Configuration Priority
Settings are applied in this order (later overrides earlier):
- Default values (built into the system)
- Model-specific auto-configuration (based on chosen model)
- Configuration file (
raglite.config.js
) - Environment variables (
RAG_*
) - CLI flags (for specific commands)
This allows you to set project defaults in the config file while overriding specific settings via environment variables or CLI flags as needed.
Path Storage Configuration
RAG-lite TS supports flexible path storage strategies to make your document indexes portable and suitable for different deployment scenarios.
Path Storage Strategies
Relative Paths (Default - Recommended)
Stores document paths relative to the ingestion directory, making indexes portable:
# Configuration
export RAG_PATH_STORAGE_STRATEGY="relative"
# CLI usage
raglite ingest ./docs/
# Results in database paths like:
# - "api/authentication.md"
# - "guides/getting-started.md"
Benefits:
- ✅ Portable across different machines and environments
- ✅ Version control friendly - same paths regardless of checkout location
- ✅ Team collaboration - consistent paths for all team members
- ✅ URL generation - easy to convert to web URLs
Absolute Paths (Legacy)
Stores full system paths for backward compatibility:
# Configuration
export RAG_PATH_STORAGE_STRATEGY="absolute"
# CLI usage
raglite ingest ./docs/
# Results in database paths like:
# - "/home/user/project/docs/api/authentication.md"

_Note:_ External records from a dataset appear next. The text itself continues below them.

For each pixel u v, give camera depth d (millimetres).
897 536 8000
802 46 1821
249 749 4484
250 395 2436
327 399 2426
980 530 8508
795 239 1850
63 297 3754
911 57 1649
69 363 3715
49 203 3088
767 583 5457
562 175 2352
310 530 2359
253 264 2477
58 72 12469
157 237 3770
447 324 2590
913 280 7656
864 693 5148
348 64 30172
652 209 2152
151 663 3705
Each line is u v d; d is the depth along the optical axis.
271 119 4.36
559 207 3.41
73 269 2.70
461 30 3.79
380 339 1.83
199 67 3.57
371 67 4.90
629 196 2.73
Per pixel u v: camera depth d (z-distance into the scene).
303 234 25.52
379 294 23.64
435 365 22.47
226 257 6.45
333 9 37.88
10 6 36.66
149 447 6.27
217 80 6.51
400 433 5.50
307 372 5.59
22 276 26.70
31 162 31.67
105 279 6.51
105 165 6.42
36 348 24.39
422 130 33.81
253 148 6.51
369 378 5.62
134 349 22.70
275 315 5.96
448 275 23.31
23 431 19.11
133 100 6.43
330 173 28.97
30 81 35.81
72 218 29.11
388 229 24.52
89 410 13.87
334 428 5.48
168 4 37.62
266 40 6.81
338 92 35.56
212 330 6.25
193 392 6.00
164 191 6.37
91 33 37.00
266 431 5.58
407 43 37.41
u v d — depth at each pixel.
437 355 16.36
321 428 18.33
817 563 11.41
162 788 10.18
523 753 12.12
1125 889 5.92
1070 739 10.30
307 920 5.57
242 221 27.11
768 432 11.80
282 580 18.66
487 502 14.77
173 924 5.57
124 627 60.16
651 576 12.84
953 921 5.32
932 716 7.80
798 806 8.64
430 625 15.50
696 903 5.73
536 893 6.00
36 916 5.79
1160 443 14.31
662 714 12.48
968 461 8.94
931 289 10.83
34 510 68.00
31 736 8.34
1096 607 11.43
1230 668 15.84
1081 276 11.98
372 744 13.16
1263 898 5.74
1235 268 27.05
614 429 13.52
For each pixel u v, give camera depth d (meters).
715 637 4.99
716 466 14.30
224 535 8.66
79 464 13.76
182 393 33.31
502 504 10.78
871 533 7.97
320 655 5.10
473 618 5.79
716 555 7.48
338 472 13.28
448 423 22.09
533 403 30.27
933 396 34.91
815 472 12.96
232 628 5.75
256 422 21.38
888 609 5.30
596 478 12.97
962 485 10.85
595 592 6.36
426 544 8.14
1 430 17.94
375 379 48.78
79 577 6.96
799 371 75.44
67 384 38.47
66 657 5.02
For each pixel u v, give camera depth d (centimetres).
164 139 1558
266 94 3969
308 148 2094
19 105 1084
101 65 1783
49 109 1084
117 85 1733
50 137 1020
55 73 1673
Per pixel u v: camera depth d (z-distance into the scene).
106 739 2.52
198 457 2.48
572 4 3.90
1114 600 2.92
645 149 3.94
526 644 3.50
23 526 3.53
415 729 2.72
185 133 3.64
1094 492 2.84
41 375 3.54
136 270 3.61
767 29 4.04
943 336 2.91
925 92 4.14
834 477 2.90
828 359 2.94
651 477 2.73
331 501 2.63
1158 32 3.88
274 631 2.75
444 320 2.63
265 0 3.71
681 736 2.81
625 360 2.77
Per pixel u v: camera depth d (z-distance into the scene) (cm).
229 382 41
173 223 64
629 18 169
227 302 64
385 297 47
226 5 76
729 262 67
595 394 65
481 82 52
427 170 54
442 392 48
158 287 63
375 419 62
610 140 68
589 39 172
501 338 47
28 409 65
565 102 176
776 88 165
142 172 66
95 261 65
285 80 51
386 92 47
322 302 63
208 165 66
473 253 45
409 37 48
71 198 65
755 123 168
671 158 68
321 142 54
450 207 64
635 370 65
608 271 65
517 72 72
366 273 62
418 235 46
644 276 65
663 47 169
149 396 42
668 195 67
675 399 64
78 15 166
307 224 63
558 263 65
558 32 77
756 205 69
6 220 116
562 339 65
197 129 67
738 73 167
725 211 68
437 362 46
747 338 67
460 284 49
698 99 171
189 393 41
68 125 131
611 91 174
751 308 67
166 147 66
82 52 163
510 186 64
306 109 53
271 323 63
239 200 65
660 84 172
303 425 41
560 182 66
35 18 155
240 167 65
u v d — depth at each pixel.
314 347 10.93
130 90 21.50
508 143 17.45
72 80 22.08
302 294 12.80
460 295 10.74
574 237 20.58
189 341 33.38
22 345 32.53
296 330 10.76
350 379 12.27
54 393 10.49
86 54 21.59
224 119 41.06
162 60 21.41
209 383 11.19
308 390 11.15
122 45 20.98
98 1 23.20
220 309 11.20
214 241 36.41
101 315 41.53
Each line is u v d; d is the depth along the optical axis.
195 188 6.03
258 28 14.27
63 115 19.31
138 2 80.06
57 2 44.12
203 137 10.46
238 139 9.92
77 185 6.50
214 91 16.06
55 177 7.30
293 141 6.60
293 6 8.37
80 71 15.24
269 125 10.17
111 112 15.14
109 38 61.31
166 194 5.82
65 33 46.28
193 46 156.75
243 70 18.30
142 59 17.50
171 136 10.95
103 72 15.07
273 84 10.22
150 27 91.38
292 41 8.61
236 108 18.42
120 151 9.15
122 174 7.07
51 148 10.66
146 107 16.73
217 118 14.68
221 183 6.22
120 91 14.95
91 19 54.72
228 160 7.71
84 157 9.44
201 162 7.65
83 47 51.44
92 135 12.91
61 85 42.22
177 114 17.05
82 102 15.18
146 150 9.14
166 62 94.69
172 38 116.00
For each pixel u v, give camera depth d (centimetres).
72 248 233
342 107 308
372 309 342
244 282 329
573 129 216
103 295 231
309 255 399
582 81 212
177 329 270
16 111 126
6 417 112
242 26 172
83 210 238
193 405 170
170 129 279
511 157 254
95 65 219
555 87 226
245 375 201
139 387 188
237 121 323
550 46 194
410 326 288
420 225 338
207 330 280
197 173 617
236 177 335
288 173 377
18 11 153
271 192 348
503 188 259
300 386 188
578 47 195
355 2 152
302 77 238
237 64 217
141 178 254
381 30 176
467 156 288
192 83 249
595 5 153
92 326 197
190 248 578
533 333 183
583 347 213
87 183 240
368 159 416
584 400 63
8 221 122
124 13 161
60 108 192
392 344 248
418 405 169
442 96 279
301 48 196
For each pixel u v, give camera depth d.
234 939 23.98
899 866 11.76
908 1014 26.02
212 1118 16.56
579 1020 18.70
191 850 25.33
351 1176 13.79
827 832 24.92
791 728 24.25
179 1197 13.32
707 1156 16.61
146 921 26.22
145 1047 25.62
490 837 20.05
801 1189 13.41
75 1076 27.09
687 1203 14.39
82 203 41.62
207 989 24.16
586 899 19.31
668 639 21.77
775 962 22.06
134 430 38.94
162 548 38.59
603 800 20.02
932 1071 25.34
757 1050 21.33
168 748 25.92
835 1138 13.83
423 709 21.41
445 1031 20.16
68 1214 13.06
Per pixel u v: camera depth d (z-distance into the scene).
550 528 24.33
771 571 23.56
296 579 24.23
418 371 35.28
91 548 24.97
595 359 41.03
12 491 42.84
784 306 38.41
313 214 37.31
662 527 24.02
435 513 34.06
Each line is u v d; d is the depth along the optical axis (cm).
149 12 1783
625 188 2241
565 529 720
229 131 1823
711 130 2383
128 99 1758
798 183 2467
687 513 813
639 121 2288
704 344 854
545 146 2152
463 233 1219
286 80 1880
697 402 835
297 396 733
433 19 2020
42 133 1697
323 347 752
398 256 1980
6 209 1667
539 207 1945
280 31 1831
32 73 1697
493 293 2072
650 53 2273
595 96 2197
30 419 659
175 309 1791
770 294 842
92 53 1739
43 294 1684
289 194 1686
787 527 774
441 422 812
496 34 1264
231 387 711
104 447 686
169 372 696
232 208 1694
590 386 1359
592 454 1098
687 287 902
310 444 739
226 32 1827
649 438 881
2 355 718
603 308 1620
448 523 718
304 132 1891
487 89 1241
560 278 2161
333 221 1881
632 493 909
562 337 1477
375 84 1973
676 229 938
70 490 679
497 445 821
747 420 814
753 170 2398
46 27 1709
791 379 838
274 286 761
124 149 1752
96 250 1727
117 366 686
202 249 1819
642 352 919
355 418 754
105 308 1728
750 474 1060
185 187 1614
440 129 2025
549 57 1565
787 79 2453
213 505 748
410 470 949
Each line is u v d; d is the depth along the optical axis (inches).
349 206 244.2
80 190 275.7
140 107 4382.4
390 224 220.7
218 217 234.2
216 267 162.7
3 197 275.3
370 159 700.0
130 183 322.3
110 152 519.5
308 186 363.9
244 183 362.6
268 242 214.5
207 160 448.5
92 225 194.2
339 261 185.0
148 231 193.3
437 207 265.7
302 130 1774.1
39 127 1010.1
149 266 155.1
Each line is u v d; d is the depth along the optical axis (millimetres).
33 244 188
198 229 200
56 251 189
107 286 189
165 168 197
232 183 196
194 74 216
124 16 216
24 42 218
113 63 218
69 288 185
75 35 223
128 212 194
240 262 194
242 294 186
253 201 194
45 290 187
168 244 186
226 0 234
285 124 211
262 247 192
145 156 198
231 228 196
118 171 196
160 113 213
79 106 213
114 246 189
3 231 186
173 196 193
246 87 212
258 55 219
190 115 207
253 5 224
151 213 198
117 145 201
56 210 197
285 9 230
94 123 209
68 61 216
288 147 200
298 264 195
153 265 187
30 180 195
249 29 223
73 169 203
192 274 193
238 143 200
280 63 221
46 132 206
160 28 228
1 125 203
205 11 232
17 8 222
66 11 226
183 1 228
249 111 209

# - "/home/user/project/docs/guides/getting-started.md"
CLI Path Options
The CLI provides additional path control options:
# Use relative paths with custom base directory
raglite ingest ./docs/ --path-strategy relative --path-base /project
# Use absolute paths explicitly
raglite ingest ./docs/ --path-strategy absolute
# Default behavior (relative paths from current directory)
raglite ingest ./docs/
Use Cases
URL Generation for Web Documentation
Perfect for local mirrors of web documentation:
# Ingest local documentation mirror
raglite ingest ./local-docs/ --path-strategy relative
# In your application:
# Database path: "api/authentication.md"
# Web URL: "https://docs.example.com/" + "api/authentication.md"
# Result: "https://docs.example.com/api/authentication.md"
Multi-Environment Deployment
# Development environment
export RAG_PATH_STORAGE_STRATEGY="relative"
raglite ingest ./docs/
# Production environment (same relative paths work)
export RAG_PATH_STORAGE_STRATEGY="relative"
raglite ingest ./docs/
Legacy System Integration
# For systems that require absolute paths
export RAG_PATH_STORAGE_STRATEGY="absolute"
raglite ingest ./docs/
Configuration Examples
Project Configuration File
// raglite.config.js
export const config = {
// Use relative paths for portability
path_storage_strategy: 'relative',
// Other settings
embedding_model: 'sentence-transformers/all-MiniLM-L6-v2',
db_file: 'db.sqlite',
index_file: 'vector-index.bin'
};
Environment-Specific Configuration
# Development - relative paths
export RAG_PATH_STORAGE_STRATEGY="relative"
export RAG_DB_FILE="dev-db.sqlite"
# Production - relative paths (portable)
export RAG_PATH_STORAGE_STRATEGY="relative"
export RAG_DB_FILE="prod-db.sqlite"
# Legacy system - absolute paths
export RAG_PATH_STORAGE_STRATEGY="absolute"
export RAG_DB_FILE="legacy-db.sqlite"